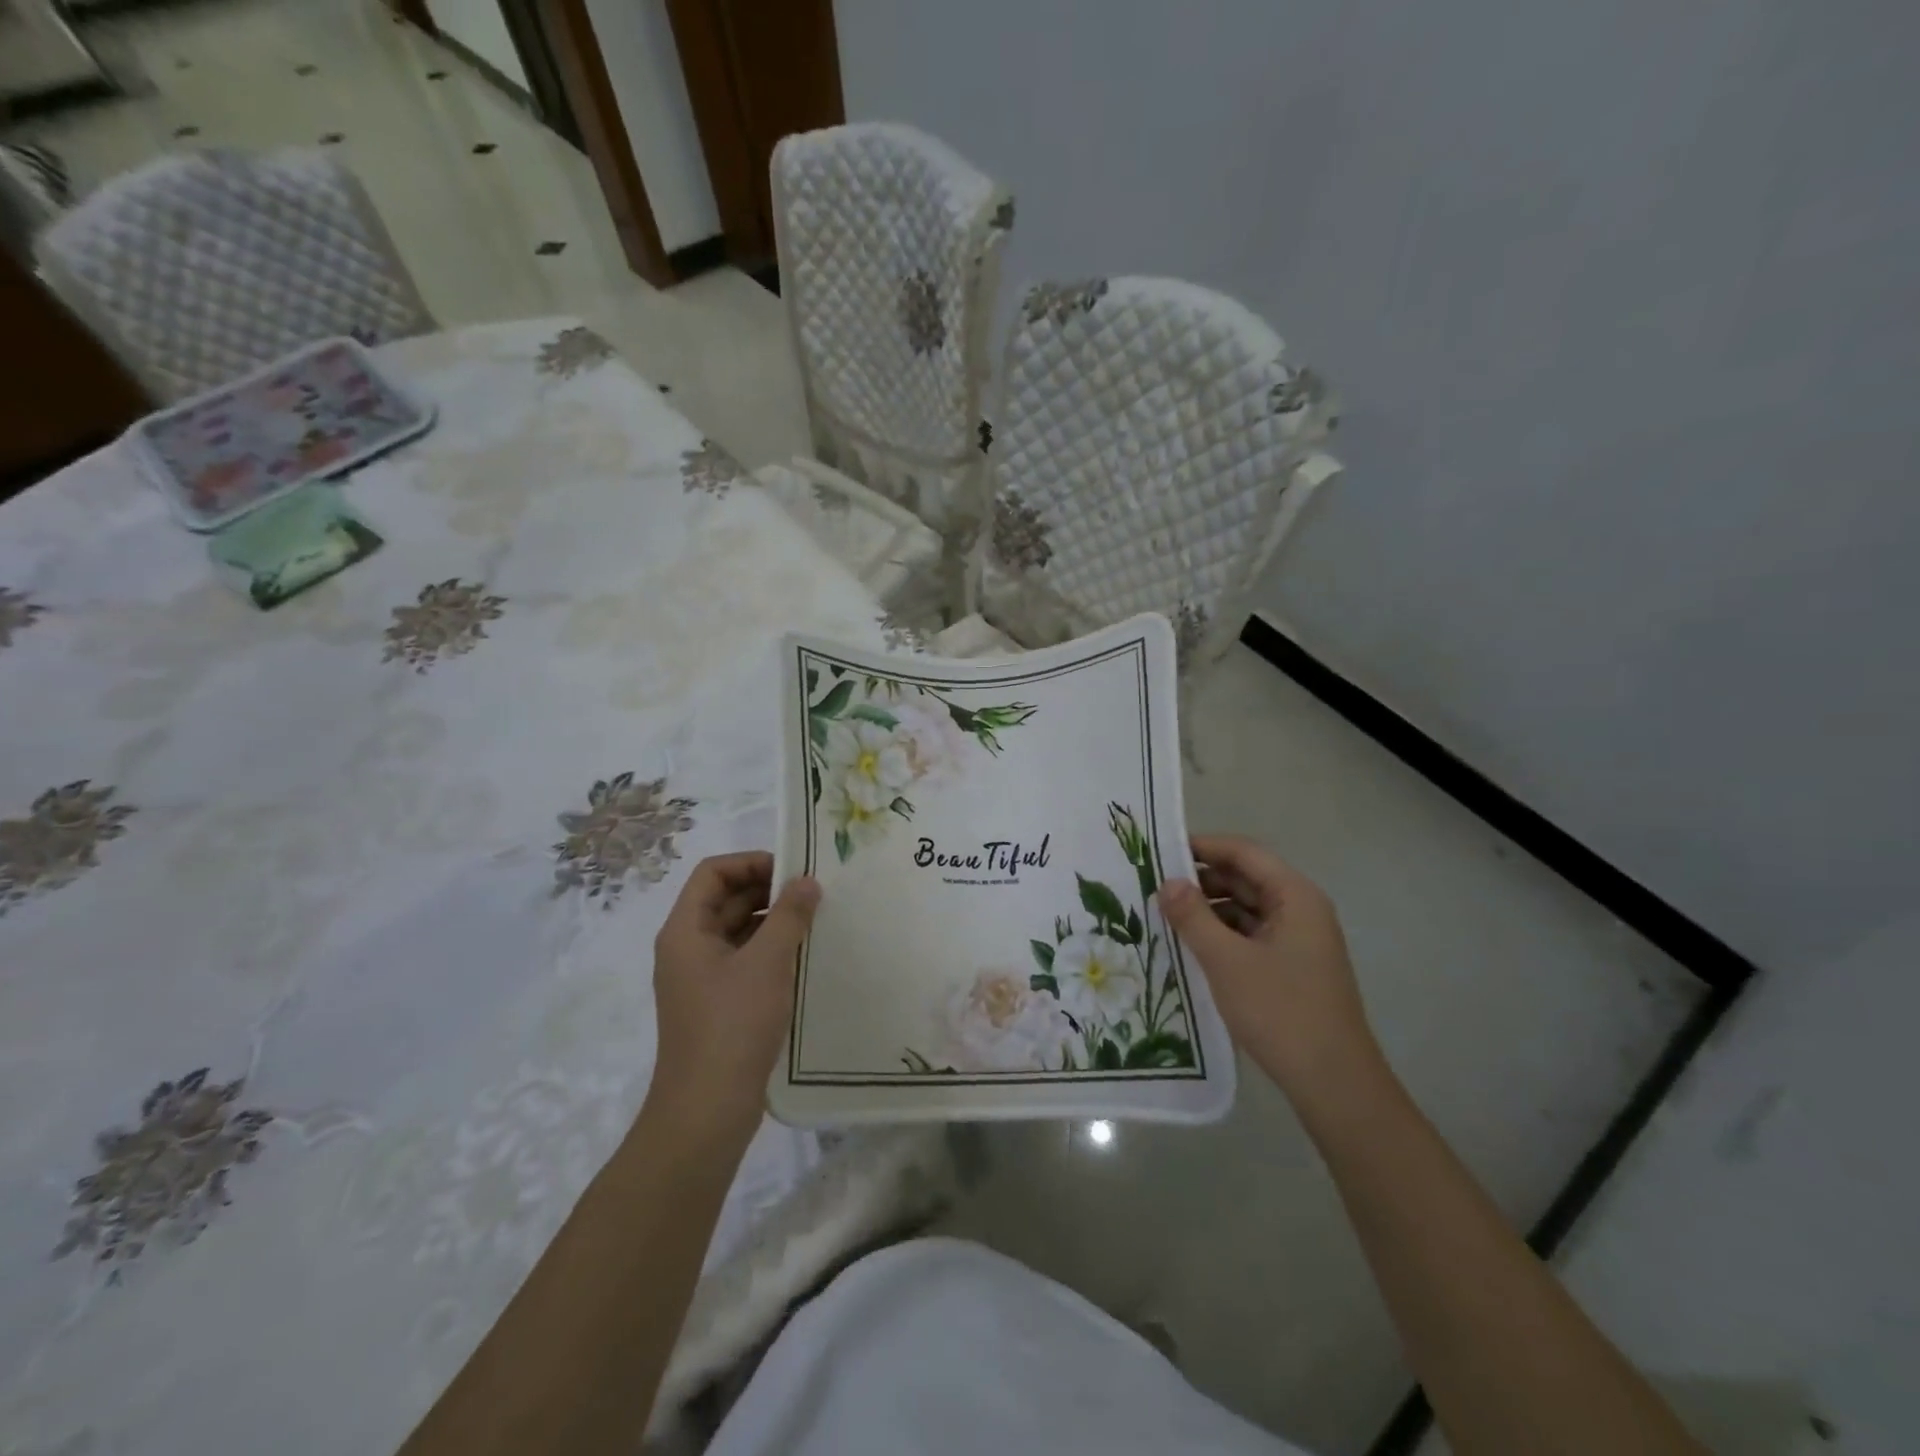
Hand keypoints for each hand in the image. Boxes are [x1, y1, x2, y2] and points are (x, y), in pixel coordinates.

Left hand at [650, 852, 819, 1138]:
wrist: (707, 1110)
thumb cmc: (733, 1024)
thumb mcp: (767, 962)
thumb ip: (789, 915)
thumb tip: (807, 881)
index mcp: (685, 930)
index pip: (713, 873)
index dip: (751, 862)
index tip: (793, 869)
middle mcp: (687, 948)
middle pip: (725, 899)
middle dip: (768, 890)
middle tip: (814, 892)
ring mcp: (701, 978)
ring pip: (738, 931)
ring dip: (773, 921)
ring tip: (816, 921)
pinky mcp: (717, 1003)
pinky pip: (744, 960)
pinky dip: (771, 951)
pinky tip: (804, 957)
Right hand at [1157, 835, 1381, 1102]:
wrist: (1334, 1084)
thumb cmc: (1281, 1012)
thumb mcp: (1226, 961)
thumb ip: (1193, 917)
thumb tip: (1166, 882)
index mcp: (1295, 897)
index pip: (1244, 852)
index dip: (1203, 846)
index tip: (1160, 849)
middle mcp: (1300, 910)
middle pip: (1246, 877)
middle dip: (1201, 879)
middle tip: (1153, 884)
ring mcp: (1298, 940)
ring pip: (1246, 907)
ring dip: (1208, 908)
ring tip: (1164, 914)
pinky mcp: (1291, 966)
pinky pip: (1250, 934)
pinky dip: (1221, 933)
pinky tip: (1190, 945)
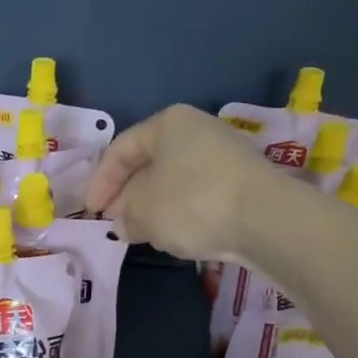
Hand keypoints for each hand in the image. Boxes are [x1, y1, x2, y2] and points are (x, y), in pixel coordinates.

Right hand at [85, 105, 275, 260]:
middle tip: (115, 222)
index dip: (100, 182)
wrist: (266, 219)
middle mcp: (197, 130)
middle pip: (149, 163)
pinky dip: (180, 212)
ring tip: (142, 232)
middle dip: (128, 195)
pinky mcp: (241, 181)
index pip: (121, 149)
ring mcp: (223, 154)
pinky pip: (198, 194)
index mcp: (168, 123)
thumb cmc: (191, 203)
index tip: (91, 212)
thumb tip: (125, 222)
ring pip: (174, 180)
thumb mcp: (143, 211)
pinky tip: (175, 234)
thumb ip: (125, 214)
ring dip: (153, 206)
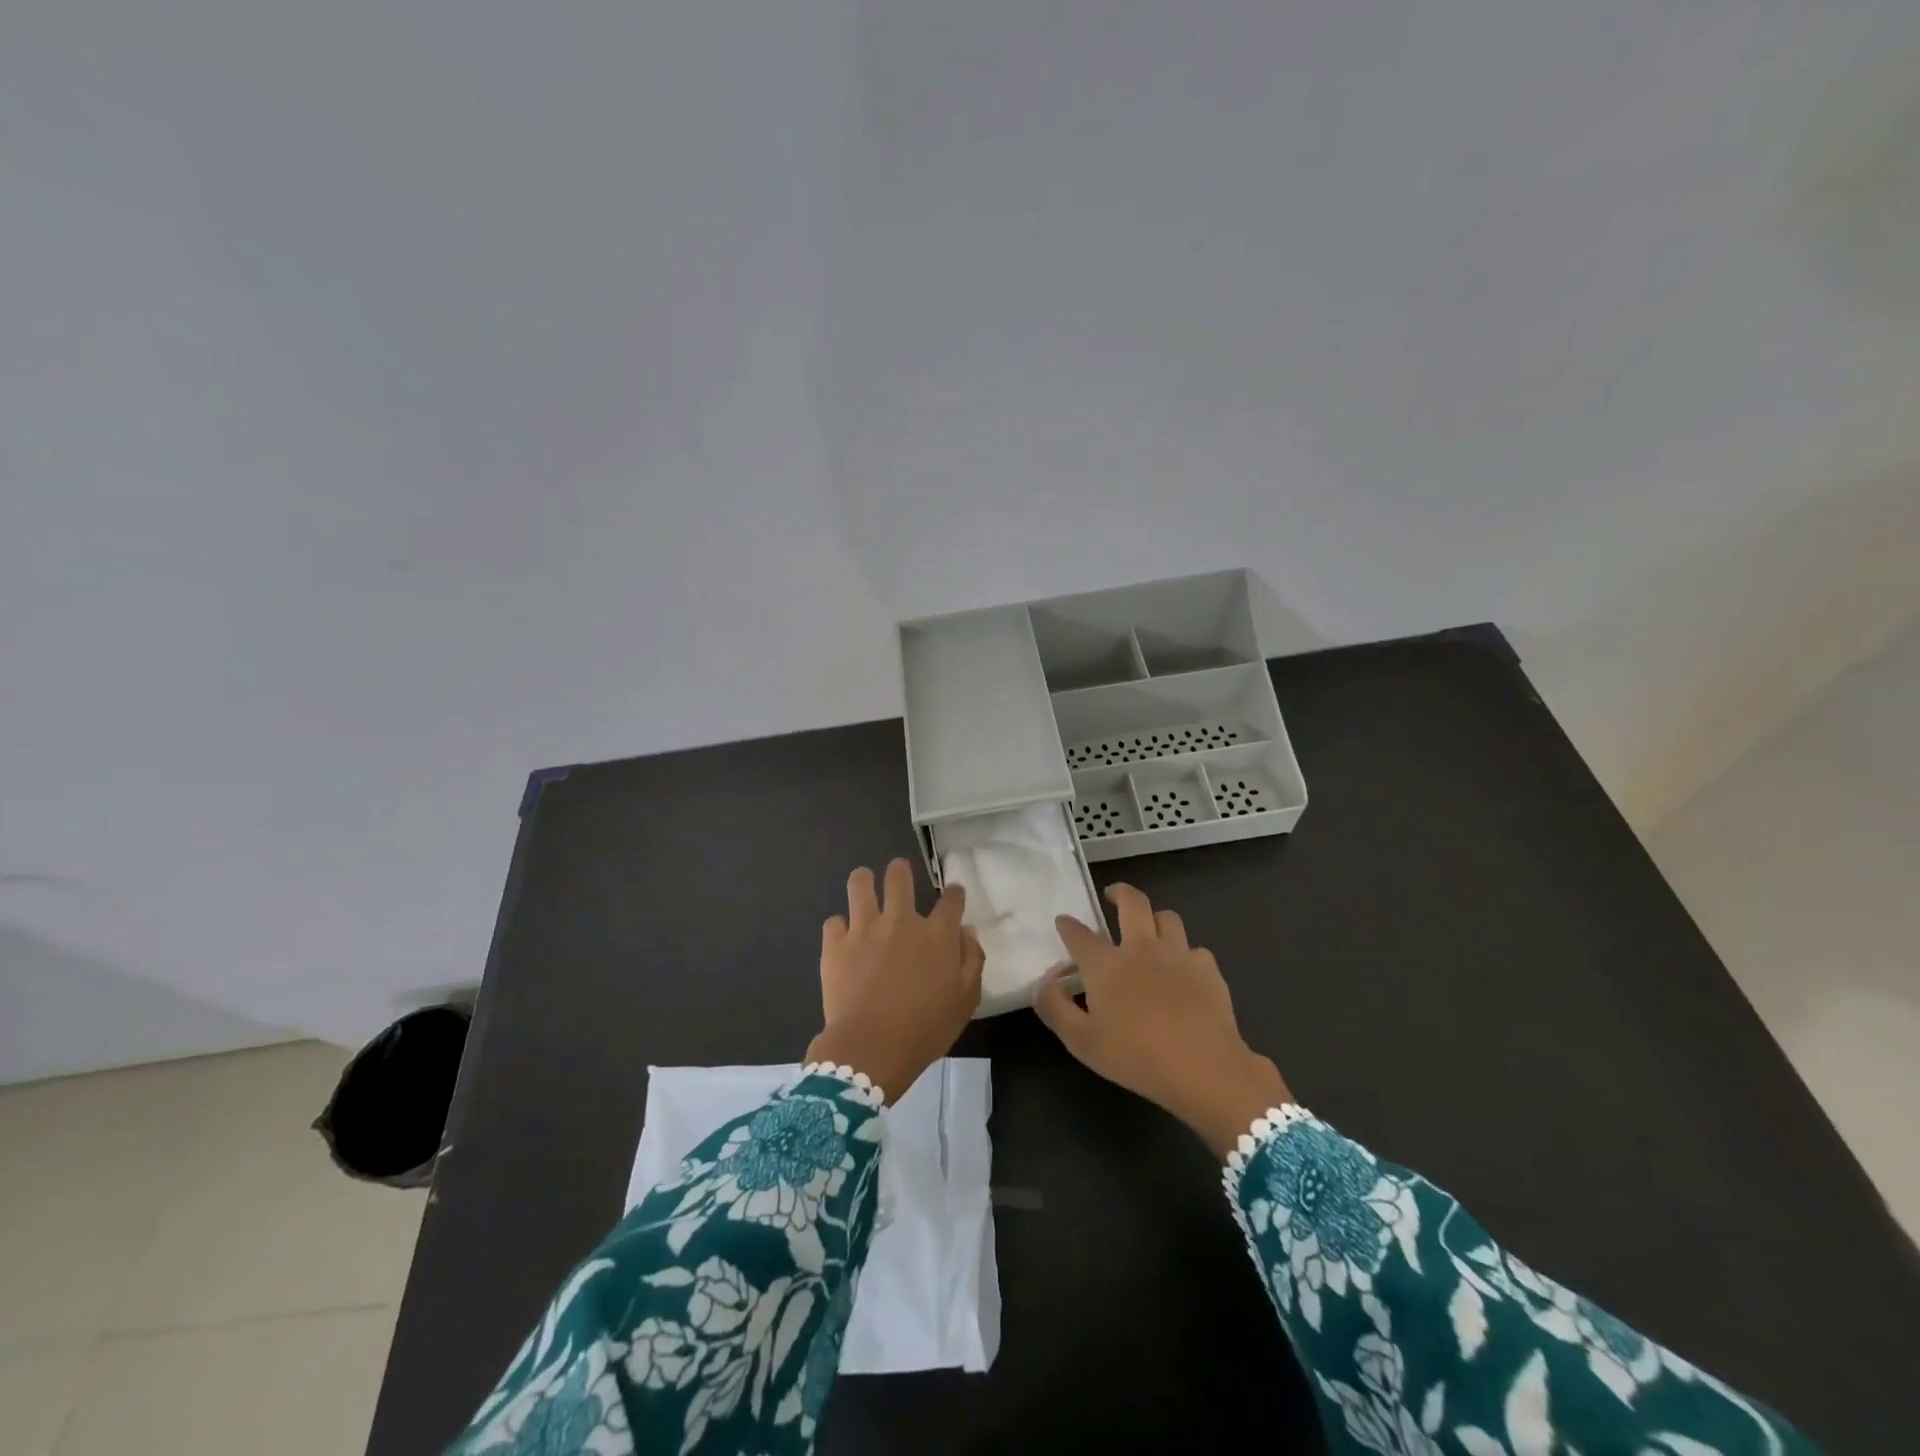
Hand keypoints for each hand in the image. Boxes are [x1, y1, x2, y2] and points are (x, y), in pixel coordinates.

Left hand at [806, 859, 983, 1101]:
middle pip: (900, 876)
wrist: (871, 1049)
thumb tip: (966, 933)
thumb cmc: (925, 1029)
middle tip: (900, 873)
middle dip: (901, 869)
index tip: (953, 895)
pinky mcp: (835, 944)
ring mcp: (864, 929)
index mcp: (937, 934)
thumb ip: (971, 960)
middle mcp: (901, 920)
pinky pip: (833, 921)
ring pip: (860, 884)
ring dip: (864, 880)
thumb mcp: (965, 1000)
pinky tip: (843, 936)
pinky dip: (839, 926)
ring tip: (864, 883)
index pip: (951, 899)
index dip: (954, 893)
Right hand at [1035, 883, 1293, 1157]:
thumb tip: (1043, 983)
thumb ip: (1055, 1008)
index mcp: (1106, 964)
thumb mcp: (1081, 1041)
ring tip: (1150, 929)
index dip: (1068, 925)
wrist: (1203, 1068)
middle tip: (1112, 896)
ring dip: (1155, 919)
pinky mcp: (1208, 969)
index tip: (1063, 922)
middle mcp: (1141, 948)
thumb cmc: (1135, 1056)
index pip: (1080, 934)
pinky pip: (1195, 949)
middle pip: (1132, 902)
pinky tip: (1183, 970)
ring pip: (1167, 917)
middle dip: (1119, 892)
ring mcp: (1178, 955)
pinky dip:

========

## [ASSIGNMENT]
Would you please repeat only the lines above, beginning at the one that has "middle tip: (1153, 884)" and stopping after the one that has "ring tip: (1150, 929)", exactly and with no pictures?

## [RESULT OF THIS EXERCISE]
middle tip: (1153, 884)
ring mcp: (1298, 940)
ring pip: (1246, 907)
ring dip: (1208, 908)
ring tip: (1164, 914)
pinky mcp: (1291, 966)
pinky pip: (1250, 934)
pinky dip: (1221, 933)
pinky tip: (1190, 945)
Hand keypoints for each hand in the image. Boxes are [x1, y1, x2, y2] and points are (x, y), in pixel coordinates.

Right hand at [85, 105, 275, 260]:
middle tip: (115, 222)
index dip: (100, 182)
wrist: (266, 219)
middle mcp: (197, 130)
middle pip: (149, 163)
pinky dip: (180, 212)
ring tip: (142, 232)
middle dip: (128, 195)
pinky mcp: (241, 181)
index pip: (121, 149)
ring mcp: (223, 154)
pinky pip: (198, 194)
index mcp: (168, 123)
thumb cmc: (191, 203)
index tip: (91, 212)
thumb tip: (125, 222)
ring pip: (174, 180)
thumb mcp: (143, 211)
pinky tip: (175, 234)
thumb ip: (125, 214)
ring dip: (153, 206)
Hand keypoints for each hand in the image. Boxes are [x1, y1, x2, y2] and points are (x, y), in pixel coordinates.

Left hand at [806, 859, 983, 1101]:
middle pip: (900, 876)
wrist: (871, 1049)
thumb tip: (966, 933)
thumb cmc: (925, 1029)
middle tip: (900, 873)
middle dip: (901, 869)
index tip: (953, 895)
pinky mcp: (835, 944)
ring mcp: (864, 929)
index mcp: (937, 934)
thumb ip: (971, 960)
middle mcp: (901, 920)
pinky pip: (833, 921)
ring pip: (860, 884)
ring dip: (864, 880)
thumb mcp: (965, 1000)
pinky tip: (843, 936)
pinky dip: (839, 926)
ring tip: (864, 883)
index pip: (951, 899)
index dip: (954, 893)
Right hand at [1035, 883, 1293, 1157]:
thumb tip: (1043, 983)
thumb ip: (1055, 1008)
index mcp: (1106, 964)
thumb mcp: (1081, 1041)
ring tip: (1150, 929)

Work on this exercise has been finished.